As I recall, t took around a year to compose SCRATCH. The score, over 70 pages in length, was hand-copied, ink on vellum. But this recording has taken, all in all, over a quarter-century to complete! The piece, around thirty minutes in length with no possible or logical breaks, could not have fit on one side of a long-playing record. Also, I was always dissatisfied by the overall character of the accompanimental tape, even though it had been made three different times. As the project became more frustrating and expensive, it was relegated to the furthest back-burner. After all, I always had new commissions to fulfill, but that burner has been re-visited many times over the years.
In 1974, I first produced two separate and complex channels of click-tracks, (one passage required 130 against 131 beats!) for the fourteen tracks to be recorded. These cue-tracks contained three levels of click-sounds to represent beats, bars, and major sections. Verbal cues were also used to control entrances and exits in improvised textures. For the recording Pat wore headphones in order to monitor both a given set of clicks and other, selected previously recorded parts. It is important to understand that Pat played all fourteen accompanimental tracks for a total of over seven running hours of music. And, we recorded all of the parts on two different occasions.
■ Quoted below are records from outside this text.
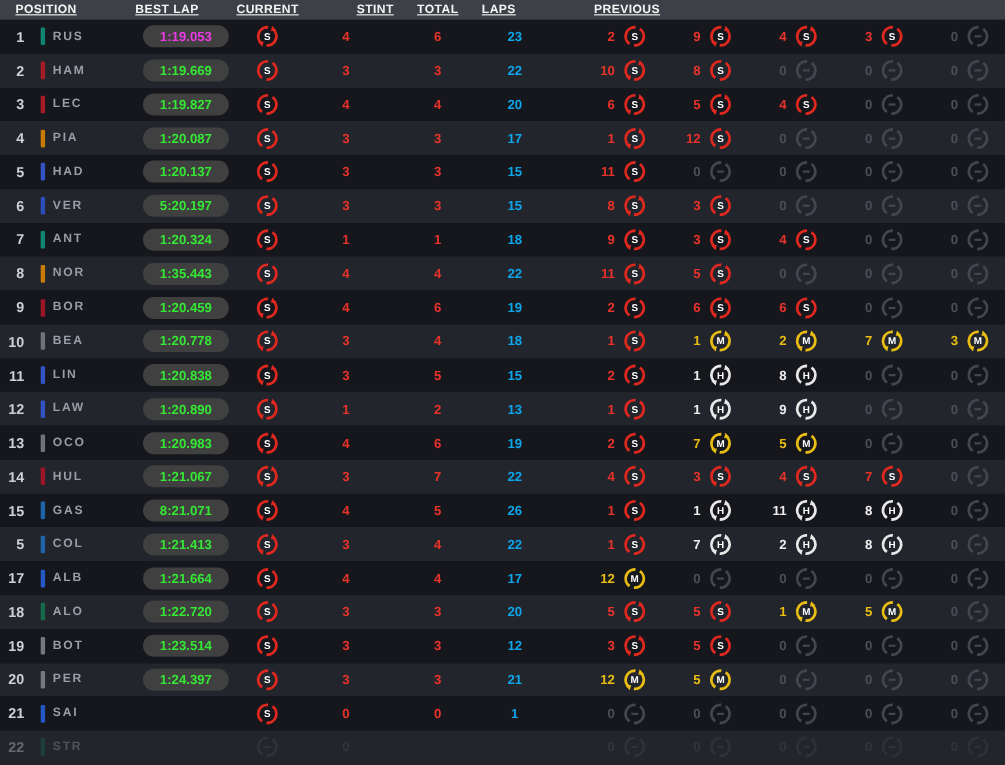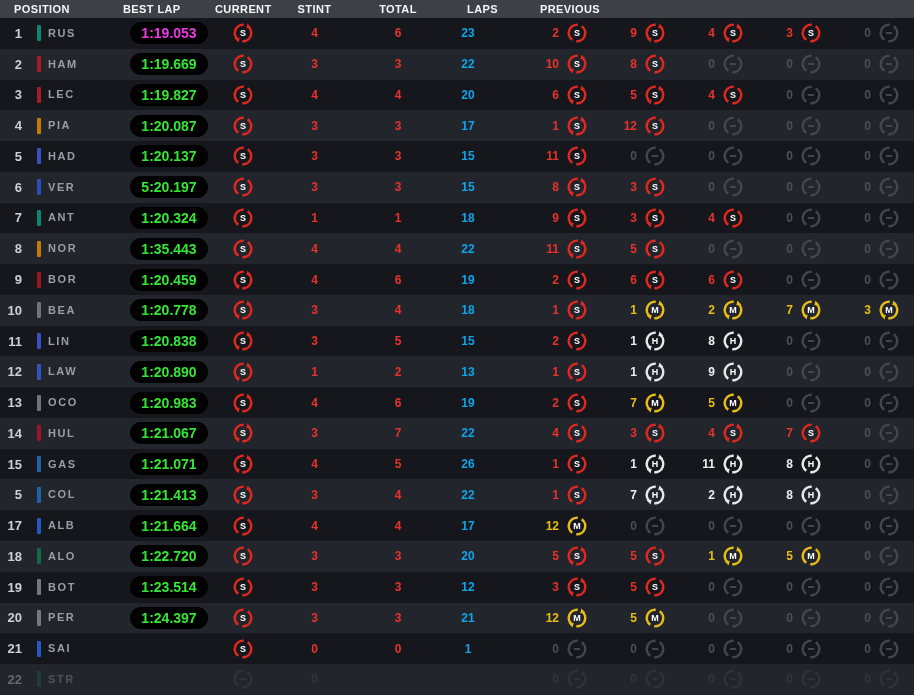--- a/index.html
+++ b/index.html
@@ -21,6 +21,7 @@
     color:#f5f5f5;
     font-size:11px;
     letter-spacing:.4px;
+    text-decoration:underline;
   }
   .h{white-space:nowrap}
   .h-pos{grid-column:1/4;padding-left:14px}

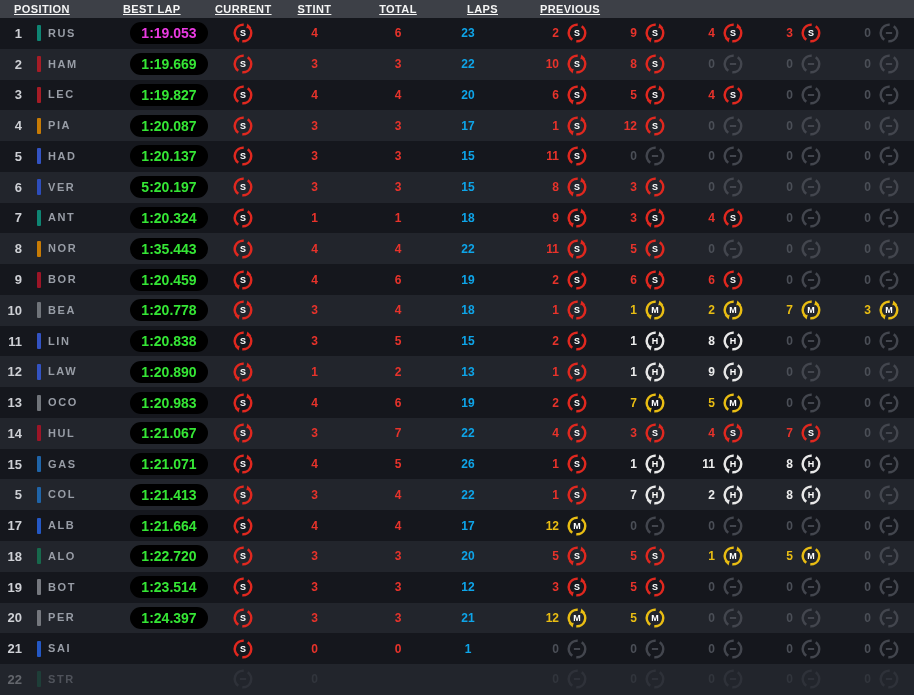--- a/index.html
+++ b/index.html
@@ -27,7 +27,7 @@
   .h-pos{grid-column:1/4;padding-left:14px}
   .h-bestlap{grid-column:4;text-align:left}
   .h-current{grid-column:5;text-align:center}
-  .h-stint{grid-column:6;text-align:center}
+  .h-stint{grid-column:6;text-align:right}
   .h-total{grid-column:7;text-align:center}
   .h-laps{grid-column:8;text-align:right}
   .h-prev{grid-column:9;padding-left:42px}

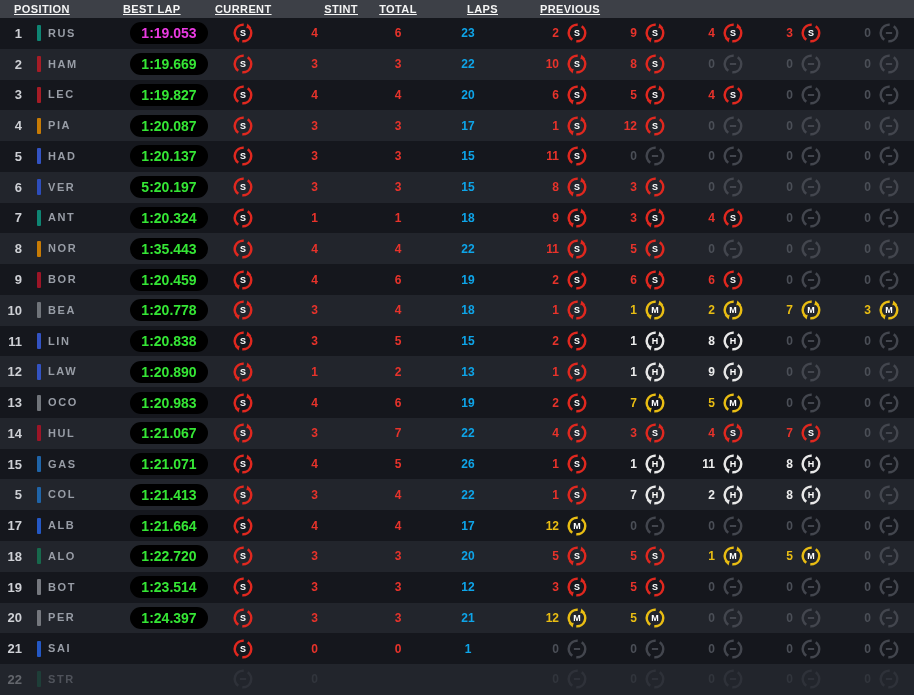--- a/index.html
+++ b/index.html
@@ -29,7 +29,7 @@
   .h-current{grid-column:5;text-align:center}
   .h-stint{grid-column:6;text-align:right}
   .h-total{grid-column:7;text-align:center}
-  .h-laps{grid-column:8;text-align:right}
+  .h-laps{grid-column:8;text-align:left}
   .h-prev{grid-column:9;padding-left:42px}
   .row{height:30.77px}
   .row.odd{background:#15171d}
We made the first accompanimental tape in 1974 in the 8-channel studio of our friend, David Porter. At the time, that was the largest number of tape tracks available to us. Single tracks had to be pre-mixed and bounced to accommodate the limitation of track numbers. The result was less than perfect, but the price was right. In 1979, we produced a new version of the parts. By then, Dave owned a new studio with a 24-channel machine and a much more professional environment. I was able to employ more special recording and sound-processing techniques for the wide variety of effects and "other instruments" previously slighted or ignored. The mix was then produced over a two week period. This work entailed myself and three other individuals who manually controlled fourteen separate faders as well as other knobs and switches on the recording console. With many rehearsals and re-takes we completed a stereo master of the accompanimental tape. Unfortunately, it still seemed imperfect; there were just too many variables for manual control.
Ten years later, a North Carolina Artist Fellowship allowed me the opportunity to return to the project. My first order of business was to transfer the 24-channel analog tape to digital format. I was amazed by the sound-quality of the ten-year old master. The mix used a computer-controlled "flying faders" board. We set equalization, mutes and gains about the first half of the piece, and produced a digital stereo recording before the money ran out. But it still wasn't "perfect" - back-burner time, again!
Then, in 1992, I procured a digital sound editor/mixer for my home studio. Since the piece was already in digital format, I had it transferred, channel by channel to DAT tapes. These, in turn, could be loaded into my computer, resynchronized, and mixed in my own available time. The next step was a new concert performance. Pat, having returned to the piece after more than ten years, brought added insight and maturity to the solo part. We made a few minor adjustments and, following the performance, produced a digital recording of the solo. Since then, various other projects and problems kept the piece from being finished for a yet a few more years. During that time, however, I often returned to it, making adjustments in the accompanimental parts to the newly recorded solo. And now, finally, SCRATCH is complete.